IN CASE YOU DIDN'T ALREADY KNOW THIS LITTLE TIDBIT OF WONDERFUL TRIVIA..............​
ON JULY 20, 1969, AS COMMANDER OF THE APOLLO 11 LUNAR MODULE, NEIL ARMSTRONG WAS THE FIRST PERSON TO SET FOOT ON THE MOON.​
HIS FIRST WORDS AFTER STEPPING ON THE MOON,​
"THAT'S ONE SMALL STEP FOR MAN, ONE GIANT LEAP FOR MANKIND," WERE TELEVISED TO EARTH AND HEARD BY MILLIONS.​
BUT, JUST BEFORE HE RE-ENTERED THE LANDER, HE MADE THE ENIGMATIC REMARK "GOOD LUCK, MR. GORSKY."​
MANY PEOPLE AT NASA THOUGHT IT WAS A CASUAL REMARK CONCERNING SOME RIVAL SOVIET COSMONAUT.​
HOWEVER, UPON CHECKING, THERE WAS NO GORSKY IN EITHER THE RUSSIAN OR AMERICAN SPACE PROGRAMS ..​
OVER THE YEARS, MANY PEOPLE QUESTIONED ARMSTRONG AS TO WHAT THE 'GOOD LUCK, MR. GORSKY' STATEMENT MEANT, BUT ARMSTRONG ALWAYS JUST SMILED.​
ON JULY 5, 1995, IN TAMPA BAY , FLORIDA , WHILE ANSWERING QUESTIONS FOLLOWING A SPEECH, A REPORTER BROUGHT UP THE 26-YEAR-OLD QUESTION ABOUT Mr.

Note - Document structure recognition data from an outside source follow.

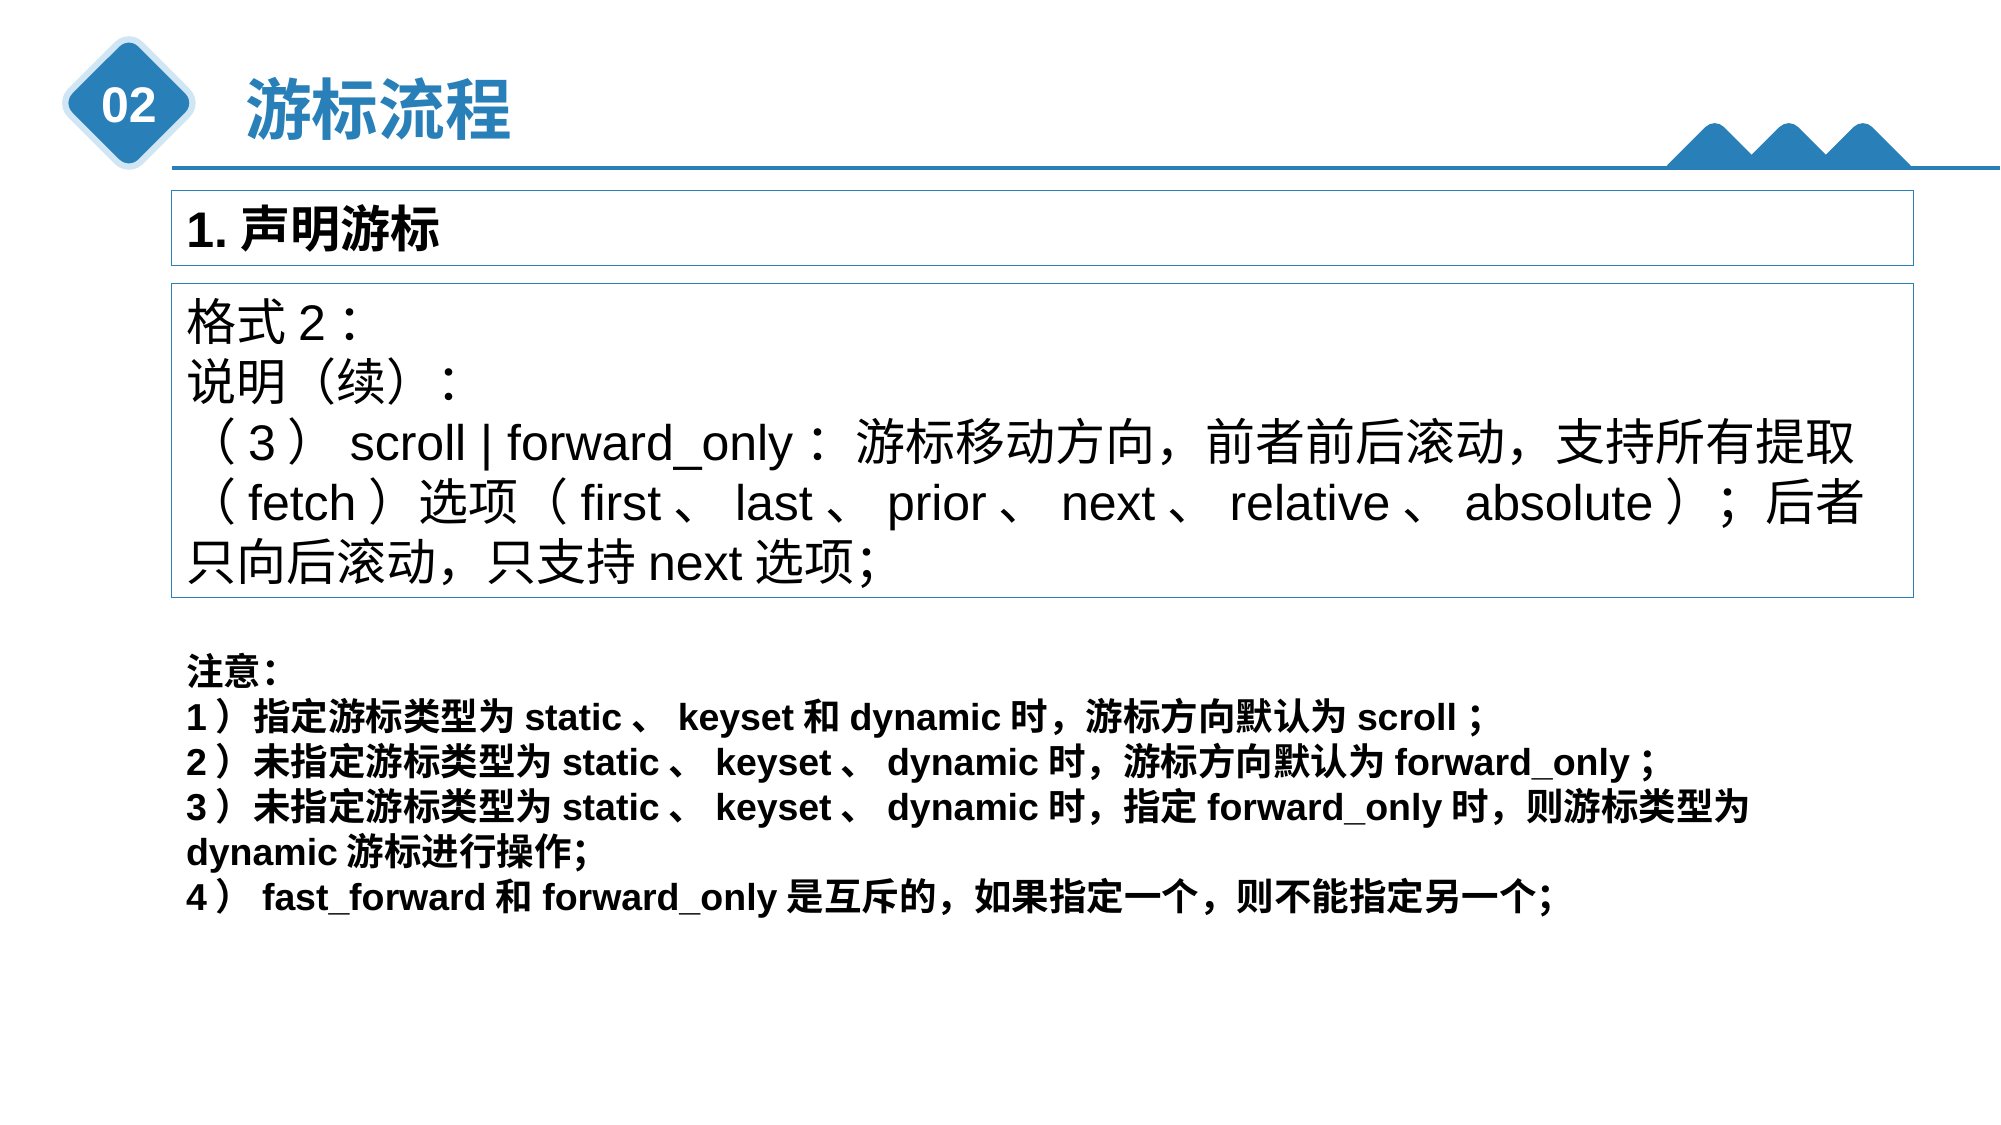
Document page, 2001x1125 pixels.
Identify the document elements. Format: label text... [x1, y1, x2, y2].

text_box [94, 38, 163, 65]
text_box [1738, 122, 1826, 167]
text_box 格式2： 说明（续）： （3）scroll | forward_only：游标移动方向，前者前后滚动，支持所有提取（fetch）选项（first、last、prior、next、relative、absolute）；后者只向后滚动，只支持next选项； [171, 283, 1914, 598]
text_box [94, 141, 163, 168]
text_box 注意： 1）指定游标类型为static、keyset和dynamic时，游标方向默认为scroll； 2）未指定游标类型为static、keyset、dynamic时，游标方向默认为forward_only； 3）未指定游标类型为static、keyset、dynamic时，指定forward_only时，则游标类型为dynamic游标进行操作； 4）fast_forward和forward_only是互斥的，如果指定一个，则不能指定另一个； [171, 640, 1914, 926]
text_box [172, 74, 194, 132]
text_box [1664, 122, 1752, 167]
text_box [1813, 122, 1913, 167]
text_box 1.声明游标 [171, 190, 1914, 266]
text_box 02 [86, 65, 172, 141]
text_box [64, 73, 86, 133]
text_box 游标流程 [230, 60, 527, 155]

Gorsky TO ARMSTRONG.​
THIS TIME HE FINALLY RESPONDED BECAUSE HIS MR. GORSKY HAD JUST DIED,SO NEIL ARMSTRONG FELT HE COULD NOW ANSWER THE QUESTION. HERE IS THE ANSWER TO​
"WHO WAS MR. GORSKY":​
IN 1938, WHEN HE WAS A KID IN A SMALL MID-WESTERN TOWN , HE WAS PLAYING BASEBALL WITH A FRIEND IN THE BACKYARD.​
HIS FRIEND HIT THE BALL, WHICH LANDED IN HIS NEIGHBOR'S YARD BY THEIR BEDROOM WINDOW. HIS NEIGHBORS WERE MR. AND MRS. GORSKY.​
AS HE LEANED DOWN TO PICK UP THE BALL, YOUNG ARMSTRONG HEARD MRS. GORSKY SHOUTING AT MR. GORSKY,​
"SEX! YOU WANT SEX?! YOU'LL GET SEX WHEN THE KID NEXT DOOR WALKS ON THE MOON!"​
It broke the place up.​
NEIL ARMSTRONG'S FAMILY CONFIRMED​
THAT THIS IS A TRUE STORY.​


----------